PARTS OF THE EXERCISE:
**a.** In the BCD library overview, which function must be called to initialize the library?
**b.** Quote the BCD library overview word for word, everything from "For glibc versions" down to "destroyed with bcd_detach.".
**c.** Write what comes next in the BCD library overview, picking up after its final sentence.

DOCUMENT SEGMENT:
———

BCD is a simple library for invoking out-of-process tools in response to program errors. By default, BCD is configured to use the Backtrace I/O tracers and database clients to allow for process snapshots to be directly submitted to the database.
If you are interested in enabling BCD without modifying source-code, please refer to the "Preload" section of the document.
BCD currently only supports Linux, but FreeBSD and IllumOS support is planned. GCC, clang and ICC are supported. Though BCD must be built with a C compiler that supports GNU99, the BCD interface is C++ compatible.
For glibc versions before 2.17, librt is required.
To use BCD as a stand-alone library, use:
./configuremakemake install
It is possible to use BCD in amalgamated mode so that you only need to drop in a header and source file in your source tree. In order to do this, you would do the following:
./configuremake amalgamated
The source file is in src/bcd-amalgamated.c and the header file is
include/bcd.h. Just drop those in your source-tree.
For a simple example, please look at regressions/broad.c. For more detailed
documentation, please refer to include/bcd.h.
In order to initialize the library, you must call bcd_init. This will
initialize the library for use. If you would like to emit non-fatal errors,
then you must also use bcd_attach to initialize a bcd_t object. Every
thread must use a unique bcd_t object. These bcd_t objects may be
destroyed with bcd_detach.
You may use bcd_emit to request a snapshot of a non-fatal error. The error
will be grouped according to the error message passed to bcd_emit. For
fatal errors, you may call bcd_fatal. BCD will exit and deinitialize after
a call to bcd_fatal, so it is expected that your program will exit at this
point.
Credentials, permission, OOM killer interaction and more may be configured with
the bcd_config data structure, please see bcd.h for details.

———

STORED ROWS:
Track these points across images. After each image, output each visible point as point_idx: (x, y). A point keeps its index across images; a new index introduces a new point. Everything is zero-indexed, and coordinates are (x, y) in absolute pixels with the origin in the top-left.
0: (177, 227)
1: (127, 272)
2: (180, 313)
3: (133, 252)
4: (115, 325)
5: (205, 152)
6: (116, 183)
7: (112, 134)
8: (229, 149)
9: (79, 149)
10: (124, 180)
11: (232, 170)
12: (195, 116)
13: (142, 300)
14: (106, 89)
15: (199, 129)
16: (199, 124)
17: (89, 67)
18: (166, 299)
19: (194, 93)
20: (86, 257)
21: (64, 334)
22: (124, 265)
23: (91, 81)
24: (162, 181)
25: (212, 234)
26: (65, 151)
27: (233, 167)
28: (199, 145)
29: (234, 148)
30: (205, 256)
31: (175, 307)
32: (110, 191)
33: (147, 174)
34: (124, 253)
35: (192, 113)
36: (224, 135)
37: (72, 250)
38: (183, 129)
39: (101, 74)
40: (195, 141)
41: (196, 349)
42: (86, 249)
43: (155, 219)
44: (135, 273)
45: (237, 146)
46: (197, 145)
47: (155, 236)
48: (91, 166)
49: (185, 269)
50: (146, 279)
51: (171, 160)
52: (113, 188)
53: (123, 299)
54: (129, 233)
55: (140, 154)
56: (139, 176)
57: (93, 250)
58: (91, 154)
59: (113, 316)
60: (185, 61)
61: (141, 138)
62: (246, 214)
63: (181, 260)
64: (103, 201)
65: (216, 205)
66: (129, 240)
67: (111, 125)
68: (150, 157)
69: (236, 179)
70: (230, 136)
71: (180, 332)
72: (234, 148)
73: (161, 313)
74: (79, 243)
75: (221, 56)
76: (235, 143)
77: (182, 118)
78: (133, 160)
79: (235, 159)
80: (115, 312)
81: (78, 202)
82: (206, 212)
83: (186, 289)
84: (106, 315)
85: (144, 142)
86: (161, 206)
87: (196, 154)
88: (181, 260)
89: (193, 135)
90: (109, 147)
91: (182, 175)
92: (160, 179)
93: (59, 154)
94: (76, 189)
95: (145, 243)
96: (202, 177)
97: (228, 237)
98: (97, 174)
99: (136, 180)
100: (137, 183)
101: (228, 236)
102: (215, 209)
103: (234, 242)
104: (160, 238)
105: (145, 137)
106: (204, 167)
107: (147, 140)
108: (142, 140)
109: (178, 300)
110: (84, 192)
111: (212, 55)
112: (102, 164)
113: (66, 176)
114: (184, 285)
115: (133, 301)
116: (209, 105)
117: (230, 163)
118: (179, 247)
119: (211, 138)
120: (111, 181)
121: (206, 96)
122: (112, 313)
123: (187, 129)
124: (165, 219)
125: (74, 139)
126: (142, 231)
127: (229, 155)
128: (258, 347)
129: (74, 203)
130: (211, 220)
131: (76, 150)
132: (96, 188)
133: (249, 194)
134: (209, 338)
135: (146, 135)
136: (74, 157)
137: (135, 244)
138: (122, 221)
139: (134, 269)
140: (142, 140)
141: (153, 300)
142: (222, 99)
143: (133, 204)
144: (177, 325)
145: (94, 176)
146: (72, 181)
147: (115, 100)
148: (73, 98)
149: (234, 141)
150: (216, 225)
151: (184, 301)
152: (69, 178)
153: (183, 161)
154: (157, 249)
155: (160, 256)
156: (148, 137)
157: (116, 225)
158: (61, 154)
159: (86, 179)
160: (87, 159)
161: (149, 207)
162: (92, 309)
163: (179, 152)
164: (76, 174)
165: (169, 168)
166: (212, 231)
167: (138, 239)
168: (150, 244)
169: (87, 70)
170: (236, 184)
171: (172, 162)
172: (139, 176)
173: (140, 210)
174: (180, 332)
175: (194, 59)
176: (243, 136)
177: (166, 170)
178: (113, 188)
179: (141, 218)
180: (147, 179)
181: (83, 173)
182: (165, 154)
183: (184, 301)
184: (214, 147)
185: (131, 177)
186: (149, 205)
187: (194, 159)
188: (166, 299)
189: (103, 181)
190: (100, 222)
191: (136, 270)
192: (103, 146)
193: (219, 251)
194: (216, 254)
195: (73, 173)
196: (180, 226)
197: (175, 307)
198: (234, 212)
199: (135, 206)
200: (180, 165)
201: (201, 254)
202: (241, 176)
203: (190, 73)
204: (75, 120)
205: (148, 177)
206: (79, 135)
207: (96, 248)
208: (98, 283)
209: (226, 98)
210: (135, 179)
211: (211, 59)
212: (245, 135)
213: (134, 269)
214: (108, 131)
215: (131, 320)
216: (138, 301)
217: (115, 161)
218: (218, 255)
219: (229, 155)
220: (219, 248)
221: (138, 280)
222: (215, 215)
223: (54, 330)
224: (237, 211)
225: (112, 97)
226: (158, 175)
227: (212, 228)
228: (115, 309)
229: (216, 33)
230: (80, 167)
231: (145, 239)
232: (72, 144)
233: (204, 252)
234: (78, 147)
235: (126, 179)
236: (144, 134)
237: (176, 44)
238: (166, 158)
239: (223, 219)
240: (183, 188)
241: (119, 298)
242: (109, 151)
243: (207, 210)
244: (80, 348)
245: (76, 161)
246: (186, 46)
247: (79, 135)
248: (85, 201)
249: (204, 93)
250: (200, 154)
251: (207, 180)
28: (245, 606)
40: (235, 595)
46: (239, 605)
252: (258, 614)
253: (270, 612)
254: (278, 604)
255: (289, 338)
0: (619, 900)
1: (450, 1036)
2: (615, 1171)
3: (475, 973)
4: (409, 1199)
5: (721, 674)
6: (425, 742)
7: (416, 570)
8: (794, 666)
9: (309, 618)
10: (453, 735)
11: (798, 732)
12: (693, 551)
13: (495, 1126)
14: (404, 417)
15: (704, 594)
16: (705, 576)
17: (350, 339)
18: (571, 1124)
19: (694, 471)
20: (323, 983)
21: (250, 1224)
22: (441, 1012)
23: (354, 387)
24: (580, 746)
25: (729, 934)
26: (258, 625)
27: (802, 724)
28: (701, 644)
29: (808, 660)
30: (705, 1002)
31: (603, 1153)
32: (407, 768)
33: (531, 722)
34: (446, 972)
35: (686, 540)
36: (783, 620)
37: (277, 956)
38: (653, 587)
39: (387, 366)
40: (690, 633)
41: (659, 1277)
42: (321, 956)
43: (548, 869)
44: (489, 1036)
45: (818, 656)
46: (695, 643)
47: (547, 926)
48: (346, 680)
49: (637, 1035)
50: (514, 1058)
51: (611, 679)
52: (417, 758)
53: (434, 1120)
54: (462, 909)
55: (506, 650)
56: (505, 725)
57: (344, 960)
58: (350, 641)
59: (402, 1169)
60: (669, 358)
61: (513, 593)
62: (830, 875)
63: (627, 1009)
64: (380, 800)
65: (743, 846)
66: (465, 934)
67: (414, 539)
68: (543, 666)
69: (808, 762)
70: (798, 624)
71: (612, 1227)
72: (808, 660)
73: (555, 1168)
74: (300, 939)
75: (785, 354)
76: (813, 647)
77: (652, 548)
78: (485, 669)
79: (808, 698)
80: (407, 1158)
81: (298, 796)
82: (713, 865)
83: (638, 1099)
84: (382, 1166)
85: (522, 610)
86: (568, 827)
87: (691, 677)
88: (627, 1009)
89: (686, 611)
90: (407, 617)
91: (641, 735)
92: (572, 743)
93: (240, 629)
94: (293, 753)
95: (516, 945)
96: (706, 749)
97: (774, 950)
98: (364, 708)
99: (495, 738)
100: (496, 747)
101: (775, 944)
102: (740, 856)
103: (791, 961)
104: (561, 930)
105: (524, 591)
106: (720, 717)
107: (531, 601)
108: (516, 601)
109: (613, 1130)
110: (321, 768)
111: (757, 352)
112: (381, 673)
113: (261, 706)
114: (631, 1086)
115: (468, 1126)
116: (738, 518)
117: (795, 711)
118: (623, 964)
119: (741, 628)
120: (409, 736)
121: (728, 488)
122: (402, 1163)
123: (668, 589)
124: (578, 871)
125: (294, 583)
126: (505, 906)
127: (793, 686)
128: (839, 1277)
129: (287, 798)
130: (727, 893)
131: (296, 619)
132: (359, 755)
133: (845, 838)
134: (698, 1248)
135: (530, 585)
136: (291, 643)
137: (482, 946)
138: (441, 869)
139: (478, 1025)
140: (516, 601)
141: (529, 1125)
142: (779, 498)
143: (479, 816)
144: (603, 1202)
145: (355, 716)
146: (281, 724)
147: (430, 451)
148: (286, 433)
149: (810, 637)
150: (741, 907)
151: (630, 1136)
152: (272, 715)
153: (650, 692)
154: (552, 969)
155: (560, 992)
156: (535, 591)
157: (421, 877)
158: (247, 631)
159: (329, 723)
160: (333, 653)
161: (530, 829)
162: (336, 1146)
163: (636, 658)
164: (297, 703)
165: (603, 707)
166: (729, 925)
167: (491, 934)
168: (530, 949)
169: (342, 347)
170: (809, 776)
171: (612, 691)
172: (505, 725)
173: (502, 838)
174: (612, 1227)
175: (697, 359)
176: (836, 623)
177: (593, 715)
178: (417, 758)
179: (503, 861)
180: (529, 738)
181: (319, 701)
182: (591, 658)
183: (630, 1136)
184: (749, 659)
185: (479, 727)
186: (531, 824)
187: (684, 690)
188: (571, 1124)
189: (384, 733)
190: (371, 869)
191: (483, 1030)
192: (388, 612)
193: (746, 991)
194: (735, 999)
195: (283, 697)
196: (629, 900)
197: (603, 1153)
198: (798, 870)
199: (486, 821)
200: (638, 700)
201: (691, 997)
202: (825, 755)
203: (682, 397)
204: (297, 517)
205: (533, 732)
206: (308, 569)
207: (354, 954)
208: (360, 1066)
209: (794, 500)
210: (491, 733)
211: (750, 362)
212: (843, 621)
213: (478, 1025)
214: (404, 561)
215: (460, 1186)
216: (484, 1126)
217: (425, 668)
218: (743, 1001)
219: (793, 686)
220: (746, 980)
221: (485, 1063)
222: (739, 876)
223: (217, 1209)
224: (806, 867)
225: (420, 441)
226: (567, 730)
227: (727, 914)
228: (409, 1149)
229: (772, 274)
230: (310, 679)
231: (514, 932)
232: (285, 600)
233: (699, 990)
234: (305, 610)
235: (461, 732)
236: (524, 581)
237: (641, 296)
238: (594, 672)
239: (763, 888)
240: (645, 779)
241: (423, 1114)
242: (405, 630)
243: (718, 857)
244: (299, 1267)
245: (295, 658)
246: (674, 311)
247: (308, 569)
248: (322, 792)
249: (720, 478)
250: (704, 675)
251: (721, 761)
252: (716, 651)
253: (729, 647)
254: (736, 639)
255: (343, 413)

———

PER-TASK OUTPUTS:
**a.** bcd_init

**b.**
For glibc versions before 2.17, librt is required.
To use BCD as a stand-alone library, use:
./configuremakemake install
It is possible to use BCD in amalgamated mode so that you only need to drop in a header and source file in your source tree. In order to do this, you would do the following:
./configuremake amalgamated
The source file is in src/bcd-amalgamated.c and the header file is
include/bcd.h. Just drop those in your source-tree.
For a simple example, please look at regressions/broad.c. For more detailed
documentation, please refer to include/bcd.h.
In order to initialize the library, you must call bcd_init. This will
initialize the library for use. If you would like to emit non-fatal errors,
then you must also use bcd_attach to initialize a bcd_t object. Every
thread must use a unique bcd_t object. These bcd_t objects may be
destroyed with bcd_detach.

**c.**
If you are on Linux and yama is enabled, you are able to change ptrace scope
for your program using prctl.
#include <sys/prctl.h>
prctl(PR_SET_PTRACER, PR_SET_PTRACER_ANY, 0, 0, 0);
System-level controls are otherwise available in /proc/sys/kernel/yama.
For more details, please see: https://www.kernel.org/doc/Documentation/security/Yama.txt
#include <bcd.h>
#include <stdio.h>
#include <stdlib.h>
int
main(void)
{
struct bcd_config config;
bcd_error_t error;
bcd_t bcd;
/* Initialize BCD configuration. See bcd.h for options */
if (bcd_config_init(&config, &error) == -1)
goto fatal;
/* Initialize the library. */
if (bcd_init(&config, &error) == -1)
goto fatal;
/* Initialize a handle to BCD. This should be called by every thread interacting with BCD. */
if (bcd_attach(&bcd, &error) == -1)
goto fatal;
if (bcd_kv(&bcd, "application", "my_application", &error) == -1)
goto fatal;
if (bcd_kv(&bcd, "datacenter", "my data center", &error) == -1)
goto fatal;
/*
* Generate a snapshot of the calling thread and upload it to
* the Backtrace database. Key-value attributes will be included.
*/
bcd_emit(&bcd, "This is a non-fatal error");
/*
* We generate a fatal error and exit immediately.
*/
bcd_fatal("This is a fatal error. No recovery");
return 0;
fatal:
fprintf(stderr, "error: %s\n",
bcd_error_message(&error));
exit(EXIT_FAILURE);
}For ease of use, bcd_emit and bcd_fatal do not provide return values.
Error callbacks are used which are executed in the context of the BCD slave.
A developer may wish to register their own callbacks if they wish to terminate
their process due to error logging failures. BCD will never terminate the
calling process itself.
BCD relies on a UNIX socket (by default, /tmp/bcd.*) for thread communications
and relies on pipes for handling fatal errors and initial library configuration.
If either of these facilities are erroneously closed, a fatal error will be
generated by BCD, and BCD will exit. If this is a concern, then it is
recommended to install your own error handler to kill the process that is being
monitored.
BCD currently allocates memory in a separate process on errors, which may not be suitable for systems that lack overcommit.
BCD will initialize a pipe and fork a process during bcd_init. This child will
initialize a UNIX socket for per-thread communications. The pipe is used early
in initialization to communicate configuration errors and is used for fatal
error handling. The BCD child process will fork and exec in response to trace
requests.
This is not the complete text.